In short, the North Koreans are sticking to a plan. They are confident in their progress, seem undeterred by years of sanctions and are on the verge of clearing another hurdle in their quest of building their own nuclear deterrent. North Korea’s newest armaments by no means obviate America’s own immense investments in nuclear weaponry and anti-missile technology, but Pyongyang’s programs seem unlikely to be reversed.
China’s press coverage of this latest launch was typical of the ambivalence that characterizes its attitude to North Korea. There was little sense of panic, with Chinese experts expressing doubts on the reliability of North Korean missiles.
Yang Chengjun, a retired researcher with the People’s Liberation Army Rocket Force, said that the North Koreans had not yet achieved a real “intercontinental” test and that they had yet to master a number of technical hurdles.
Given the utter bizarreness of his recent Twitter activity, one might imagine President Donald Trump’s public response to the North Korean provocation would be to threaten to body-slam Kim or to blare out his intention to send more naval convoys to the region. Instead, Trump was relatively restrained, name-checking two US allies in the region and then expressing his hope that China, not the US military, would bring the hammer down on North Korea.
Unfortunately for Trump, the North Koreans had waited for precisely the moment at which something predictable would happen: Namely, they waited for latent tensions in US-China relations to make themselves apparent and then launched their missile. This makes Chinese cooperation with Trump’s request very unlikely.
Only a few days ago, Trump had a long phone call with Chinese President Xi Jinping. According to Chinese state media, it was made clear to Trump that although some progress had been made on US-China relations, there was still tension between the two superpowers, owing to “negative factors.”
The phone call took place soon after the United States approved the selling of a $1.4 billion arms package to Taiwan, which China views as a renegade province, undermining longstanding US policy of recognizing Beijing as the head of a unified China,
Trump might also have heard Xi’s complaints about US Treasury Department actions, namely the leveling of “secondary sanctions” on China’s small but crucial Bank of Dandong.
Is China going to attack North Korea or move troops into the border region to intimidate Kim at precisely the time when the young North Korean leader is brandishing new missiles?
Although there was a lot of discussion about Chinese troops movements during April’s crisis, it seems extremely unlikely under current circumstances.
Trump’s desire for a hard line against North Korea has problems outside of those presented by the Chinese leadership, or by Chinese banks.
In Tokyo, Japanese Prime Minister Shinzo Abe is moving steadily toward a more robust defensive posture, but the entire region would surely recoil in protest if Trump called openly on Japan to go nuclear or consider attacking North Korea.
And the new South Korean President Moon Jae-in recently arrived in Washington, which resulted in some tough talk for North Korea.

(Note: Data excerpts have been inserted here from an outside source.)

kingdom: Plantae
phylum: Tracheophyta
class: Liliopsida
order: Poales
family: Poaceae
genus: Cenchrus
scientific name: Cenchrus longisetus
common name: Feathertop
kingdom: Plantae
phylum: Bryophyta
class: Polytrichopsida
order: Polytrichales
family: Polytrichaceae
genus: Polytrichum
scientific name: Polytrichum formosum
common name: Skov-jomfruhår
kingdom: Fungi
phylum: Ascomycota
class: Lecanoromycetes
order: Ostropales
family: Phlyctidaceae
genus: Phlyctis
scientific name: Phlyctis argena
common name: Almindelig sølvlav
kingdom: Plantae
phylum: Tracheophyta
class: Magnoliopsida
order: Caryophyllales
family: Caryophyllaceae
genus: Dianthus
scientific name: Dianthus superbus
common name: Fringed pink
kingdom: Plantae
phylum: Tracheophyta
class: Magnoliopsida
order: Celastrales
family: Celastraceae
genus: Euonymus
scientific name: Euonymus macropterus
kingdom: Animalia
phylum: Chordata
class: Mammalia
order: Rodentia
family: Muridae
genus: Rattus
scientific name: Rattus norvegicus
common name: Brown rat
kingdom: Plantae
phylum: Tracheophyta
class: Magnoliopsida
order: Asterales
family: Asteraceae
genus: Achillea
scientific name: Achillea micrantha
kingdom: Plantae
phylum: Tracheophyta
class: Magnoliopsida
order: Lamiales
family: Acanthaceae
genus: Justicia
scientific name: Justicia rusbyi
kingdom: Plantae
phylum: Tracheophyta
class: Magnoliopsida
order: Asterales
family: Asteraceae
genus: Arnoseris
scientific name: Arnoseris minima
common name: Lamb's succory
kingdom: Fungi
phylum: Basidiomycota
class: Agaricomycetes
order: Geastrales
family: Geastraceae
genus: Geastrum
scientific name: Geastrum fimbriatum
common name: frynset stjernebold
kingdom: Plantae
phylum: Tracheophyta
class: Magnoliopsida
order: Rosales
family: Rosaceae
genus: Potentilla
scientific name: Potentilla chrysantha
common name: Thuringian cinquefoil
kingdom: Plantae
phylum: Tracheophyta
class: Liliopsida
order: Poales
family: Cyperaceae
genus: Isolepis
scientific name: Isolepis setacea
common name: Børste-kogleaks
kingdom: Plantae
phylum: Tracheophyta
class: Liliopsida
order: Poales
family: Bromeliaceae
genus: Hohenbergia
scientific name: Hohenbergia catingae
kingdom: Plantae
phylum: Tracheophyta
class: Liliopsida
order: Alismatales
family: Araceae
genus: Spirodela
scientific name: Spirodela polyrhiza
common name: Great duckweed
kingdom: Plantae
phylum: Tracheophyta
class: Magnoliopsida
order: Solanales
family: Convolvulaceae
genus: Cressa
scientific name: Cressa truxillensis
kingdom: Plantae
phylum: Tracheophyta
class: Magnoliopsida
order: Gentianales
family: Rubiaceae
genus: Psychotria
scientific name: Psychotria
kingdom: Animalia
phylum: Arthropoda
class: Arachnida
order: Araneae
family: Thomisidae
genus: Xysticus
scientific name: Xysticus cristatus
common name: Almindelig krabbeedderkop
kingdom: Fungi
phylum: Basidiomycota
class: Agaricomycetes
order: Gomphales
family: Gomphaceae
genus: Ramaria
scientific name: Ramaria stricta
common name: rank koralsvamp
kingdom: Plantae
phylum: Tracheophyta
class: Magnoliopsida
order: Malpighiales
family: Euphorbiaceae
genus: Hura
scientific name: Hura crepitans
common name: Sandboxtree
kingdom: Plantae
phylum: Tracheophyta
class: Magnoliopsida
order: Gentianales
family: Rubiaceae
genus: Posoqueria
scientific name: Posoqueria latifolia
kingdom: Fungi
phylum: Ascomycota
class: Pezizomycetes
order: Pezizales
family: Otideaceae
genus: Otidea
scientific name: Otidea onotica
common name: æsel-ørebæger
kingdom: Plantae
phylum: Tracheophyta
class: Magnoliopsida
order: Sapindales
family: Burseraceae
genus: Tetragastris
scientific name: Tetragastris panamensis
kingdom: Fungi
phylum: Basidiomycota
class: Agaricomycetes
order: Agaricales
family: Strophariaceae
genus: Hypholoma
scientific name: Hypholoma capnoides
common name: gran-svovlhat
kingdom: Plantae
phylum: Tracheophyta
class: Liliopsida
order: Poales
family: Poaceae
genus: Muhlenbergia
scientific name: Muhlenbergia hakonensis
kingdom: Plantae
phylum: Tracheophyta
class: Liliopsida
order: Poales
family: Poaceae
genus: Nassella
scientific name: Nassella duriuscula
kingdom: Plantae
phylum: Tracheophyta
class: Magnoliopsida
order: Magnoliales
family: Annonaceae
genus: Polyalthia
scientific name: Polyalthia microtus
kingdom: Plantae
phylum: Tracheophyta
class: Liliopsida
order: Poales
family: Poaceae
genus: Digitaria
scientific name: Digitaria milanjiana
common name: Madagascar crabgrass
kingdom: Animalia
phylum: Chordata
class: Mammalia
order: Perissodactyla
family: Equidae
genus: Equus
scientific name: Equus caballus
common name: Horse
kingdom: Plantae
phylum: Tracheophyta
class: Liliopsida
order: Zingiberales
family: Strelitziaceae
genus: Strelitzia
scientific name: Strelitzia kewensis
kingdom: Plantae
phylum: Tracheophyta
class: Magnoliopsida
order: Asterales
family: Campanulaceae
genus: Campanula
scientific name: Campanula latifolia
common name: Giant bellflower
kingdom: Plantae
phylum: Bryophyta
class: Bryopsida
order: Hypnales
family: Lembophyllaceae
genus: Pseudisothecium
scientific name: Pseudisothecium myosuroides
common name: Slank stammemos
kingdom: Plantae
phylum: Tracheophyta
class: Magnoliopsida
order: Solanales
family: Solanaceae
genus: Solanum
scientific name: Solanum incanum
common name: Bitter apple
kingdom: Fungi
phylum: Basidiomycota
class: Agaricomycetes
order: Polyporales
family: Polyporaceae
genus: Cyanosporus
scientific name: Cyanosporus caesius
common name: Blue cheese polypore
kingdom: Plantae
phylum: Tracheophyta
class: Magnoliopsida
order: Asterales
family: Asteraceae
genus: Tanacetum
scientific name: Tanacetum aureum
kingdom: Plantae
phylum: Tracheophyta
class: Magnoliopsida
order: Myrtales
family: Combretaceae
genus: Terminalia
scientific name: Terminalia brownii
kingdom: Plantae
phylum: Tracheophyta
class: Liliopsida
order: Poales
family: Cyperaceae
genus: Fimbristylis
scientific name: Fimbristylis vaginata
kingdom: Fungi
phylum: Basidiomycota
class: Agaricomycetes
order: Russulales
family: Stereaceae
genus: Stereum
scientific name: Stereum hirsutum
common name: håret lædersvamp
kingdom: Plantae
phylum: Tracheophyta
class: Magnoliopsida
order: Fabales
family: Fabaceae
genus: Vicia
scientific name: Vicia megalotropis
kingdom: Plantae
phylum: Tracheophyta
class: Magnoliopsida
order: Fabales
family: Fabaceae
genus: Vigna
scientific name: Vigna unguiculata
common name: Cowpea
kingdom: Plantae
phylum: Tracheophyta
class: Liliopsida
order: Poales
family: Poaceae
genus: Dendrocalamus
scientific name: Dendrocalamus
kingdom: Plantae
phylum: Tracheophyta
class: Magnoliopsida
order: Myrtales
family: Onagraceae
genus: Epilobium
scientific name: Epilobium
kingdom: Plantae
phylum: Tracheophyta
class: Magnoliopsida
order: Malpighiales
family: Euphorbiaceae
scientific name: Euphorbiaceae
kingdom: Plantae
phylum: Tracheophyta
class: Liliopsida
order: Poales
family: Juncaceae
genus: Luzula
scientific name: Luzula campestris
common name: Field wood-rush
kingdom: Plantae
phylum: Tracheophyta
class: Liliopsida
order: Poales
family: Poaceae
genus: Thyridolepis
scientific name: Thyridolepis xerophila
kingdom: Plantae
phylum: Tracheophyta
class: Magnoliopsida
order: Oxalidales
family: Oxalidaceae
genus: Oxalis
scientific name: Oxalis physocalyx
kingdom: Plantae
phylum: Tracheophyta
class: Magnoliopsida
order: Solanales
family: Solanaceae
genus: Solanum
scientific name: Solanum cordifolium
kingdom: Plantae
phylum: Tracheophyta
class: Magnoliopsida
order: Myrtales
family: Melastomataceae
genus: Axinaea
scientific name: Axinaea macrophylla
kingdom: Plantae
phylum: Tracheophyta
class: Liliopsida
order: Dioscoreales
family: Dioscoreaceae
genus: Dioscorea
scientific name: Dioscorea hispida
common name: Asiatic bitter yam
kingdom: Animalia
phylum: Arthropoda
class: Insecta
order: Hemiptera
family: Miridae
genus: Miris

But there were also likely moderating messages brought to Trump from Moon, who prefers a more gradual and engagement-based approach to the North.
The North Korea problem remains as clear as ever. In spite of a summer drought in its breadbasket provinces, a near total lack of Internet connectivity and an economy that still relies largely on mass “volunteer” labor work to move rock and dig ditches, North Korea’s nuclear and missile technicians will somehow get the resources they need, and the tests will likely continue.
On the Fourth of July, Trump can hope the Chinese and his regional allies bail him out, even as the sky lights up overhead. But for that to happen, the President is going to have to recognize America’s limits when it comes to dealing with China and North Korea, and stop creating so much tension in the region. Until this happens, he can keep on hoping.